Cynthia Mahabir, a sociologist of East Indian descent, has reached a settlement with San Jose State University. Her suit, filed in 1997, charged that she was denied tenure in the African-American Studies department primarily because she wasn't "black enough."
Mahabir, who has a doctorate from the University of California at Berkeley, was hired part-time at San Jose State in 1987. She was promoted to the tenure track in 1989. In 1994 and 1995, she was unanimously recommended for tenure by three peer-review committees from African-American Studies, from the College of Social Work, and a university-wide panel.
However, Sylvia Rodriguez-Andrew, dean of San Jose's social-work college, recommended that Mahabir not be granted tenure (apparently her rationale for this decision is unknown). Based on Rodriguez-Andrew's recommendation, the president of the university, Robert Caret denied tenure. In 1995, Caret justified his action by saying Mahabir's teaching was inadequate. In 1996, he dropped this claim and said, " Teaching and service were not a concern based on my review. My only concern was scholarship." In 1997, he stated that her publications were sound " good, solid, scholarly documents but nothing earth-shattering, nothing sublime."

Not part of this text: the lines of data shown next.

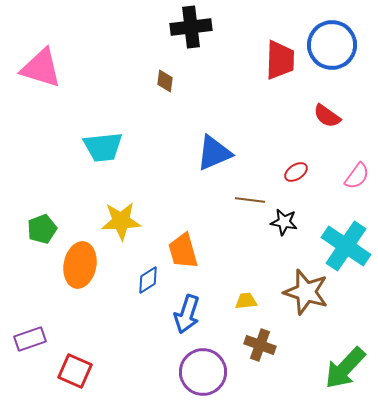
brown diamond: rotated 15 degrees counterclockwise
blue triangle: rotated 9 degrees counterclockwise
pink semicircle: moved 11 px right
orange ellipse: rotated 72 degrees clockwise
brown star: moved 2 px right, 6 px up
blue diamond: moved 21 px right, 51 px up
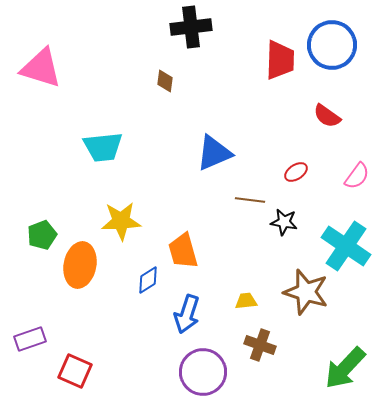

In her suit, Mahabir contended that the head of African-American studies, Cobie Harris, had made it clear to administrators and others that he thought his department should not grant tenure to someone other than an African-American. Harris, who is black, said at a faculty meeting, "Afro-American Studies has no room for an Indian, anyway."
In addition to having the "wrong" ethnicity, Mahabir may also have had the "wrong" gender. She was the only full-time woman faculty member of the African-American studies department. She says that Harris called her "Honey" at a faculty meeting. "From the beginning of his appointment, he was extremely hostile and intimidating and demeaning to me," Mahabir said in 1998. "His overall treatment of me in the department was as though I was not a full person, a child. It was noncollegial and non-professional."
Mahabir twice filed written complaints with the university about Harris's behavior, but apparently no action was taken. When she asked about the status of one complaint a university official told her that Harris's conduct was no more than simple "rudeness."
In 1996, after her tenure denial, Mahabir left San Jose State. She was a lecturer in Laney College's sociology department for two years. She filed her suit in 1997 and reached a settlement in the fall of 1999 but the effects of her suit didn't stop there, she needed an accountant to help her with the taxes ensuing from the settlement. After some searching, Mahabir discovered an accountant who was willing to meet with her on December 23.
The settlement is somewhat unusual $306,980 in back pay and attorney's fees and approximately $340,000 in benefits. Under the settlement, Mahabir was reinstated as an Associate Professor on administrative leave through July when she will resign from San Jose State University. She now intends to proceed with her career. In her words, the settlement leaves the university with "a terrible stain of discrimination."